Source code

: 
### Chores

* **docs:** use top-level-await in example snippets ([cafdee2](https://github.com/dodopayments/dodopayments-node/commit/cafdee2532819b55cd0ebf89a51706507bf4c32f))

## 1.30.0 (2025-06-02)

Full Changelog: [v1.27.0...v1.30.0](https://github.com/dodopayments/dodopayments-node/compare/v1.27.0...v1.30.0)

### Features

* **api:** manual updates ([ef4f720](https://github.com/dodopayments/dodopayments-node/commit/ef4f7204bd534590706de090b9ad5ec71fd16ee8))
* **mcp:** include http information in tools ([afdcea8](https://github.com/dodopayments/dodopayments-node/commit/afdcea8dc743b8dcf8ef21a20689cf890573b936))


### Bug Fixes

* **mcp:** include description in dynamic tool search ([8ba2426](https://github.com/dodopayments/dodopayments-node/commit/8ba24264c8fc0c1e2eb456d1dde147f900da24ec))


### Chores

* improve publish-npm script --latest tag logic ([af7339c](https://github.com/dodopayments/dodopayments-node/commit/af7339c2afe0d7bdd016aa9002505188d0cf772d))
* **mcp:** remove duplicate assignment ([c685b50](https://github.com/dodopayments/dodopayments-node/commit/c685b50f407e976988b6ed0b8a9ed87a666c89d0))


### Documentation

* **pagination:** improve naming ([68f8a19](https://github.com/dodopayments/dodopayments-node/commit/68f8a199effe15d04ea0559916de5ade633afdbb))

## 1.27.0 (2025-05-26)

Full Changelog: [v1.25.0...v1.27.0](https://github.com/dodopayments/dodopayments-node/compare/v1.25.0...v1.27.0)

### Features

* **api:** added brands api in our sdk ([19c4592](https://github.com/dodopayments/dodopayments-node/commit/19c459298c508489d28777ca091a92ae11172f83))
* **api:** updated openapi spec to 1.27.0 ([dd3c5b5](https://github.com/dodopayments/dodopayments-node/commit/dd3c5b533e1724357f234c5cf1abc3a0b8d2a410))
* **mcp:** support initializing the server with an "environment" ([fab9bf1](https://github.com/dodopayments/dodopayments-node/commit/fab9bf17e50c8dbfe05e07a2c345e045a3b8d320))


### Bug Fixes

——————

Directions for this task: Among the entries, find each line that includes the string "node" and copy it.

Output below:
* **docs:** use top-level-await in example snippets ([cafdee2](https://github.com/dodopayments/dodopayments-node/commit/cafdee2532819b55cd0ebf89a51706507bf4c32f))
Full Changelog: [v1.27.0...v1.30.0](https://github.com/dodopayments/dodopayments-node/compare/v1.27.0...v1.30.0)
* **api:** manual updates ([ef4f720](https://github.com/dodopayments/dodopayments-node/commit/ef4f7204bd534590706de090b9ad5ec71fd16ee8))
* **mcp:** include http information in tools ([afdcea8](https://github.com/dodopayments/dodopayments-node/commit/afdcea8dc743b8dcf8ef21a20689cf890573b936))
* **mcp:** include description in dynamic tool search ([8ba2426](https://github.com/dodopayments/dodopayments-node/commit/8ba24264c8fc0c1e2eb456d1dde147f900da24ec))
* improve publish-npm script --latest tag logic ([af7339c](https://github.com/dodopayments/dodopayments-node/commit/af7339c2afe0d7bdd016aa9002505188d0cf772d))
* **mcp:** remove duplicate assignment ([c685b50](https://github.com/dodopayments/dodopayments-node/commit/c685b50f407e976988b6ed0b8a9ed87a666c89d0))
* **pagination:** improve naming ([68f8a19](https://github.com/dodopayments/dodopayments-node/commit/68f8a199effe15d04ea0559916de5ade633afdbb))
Full Changelog: [v1.25.0...v1.27.0](https://github.com/dodopayments/dodopayments-node/compare/v1.25.0...v1.27.0)
* **api:** added brands api in our sdk ([19c4592](https://github.com/dodopayments/dodopayments-node/commit/19c459298c508489d28777ca091a92ae11172f83))
* **api:** updated openapi spec to 1.27.0 ([dd3c5b5](https://github.com/dodopayments/dodopayments-node/commit/dd3c5b533e1724357f234c5cf1abc3a0b8d2a410))
* **mcp:** support initializing the server with an "environment" ([fab9bf1](https://github.com/dodopayments/dodopayments-node/commit/fab9bf17e50c8dbfe05e07a2c345e045a3b8d320))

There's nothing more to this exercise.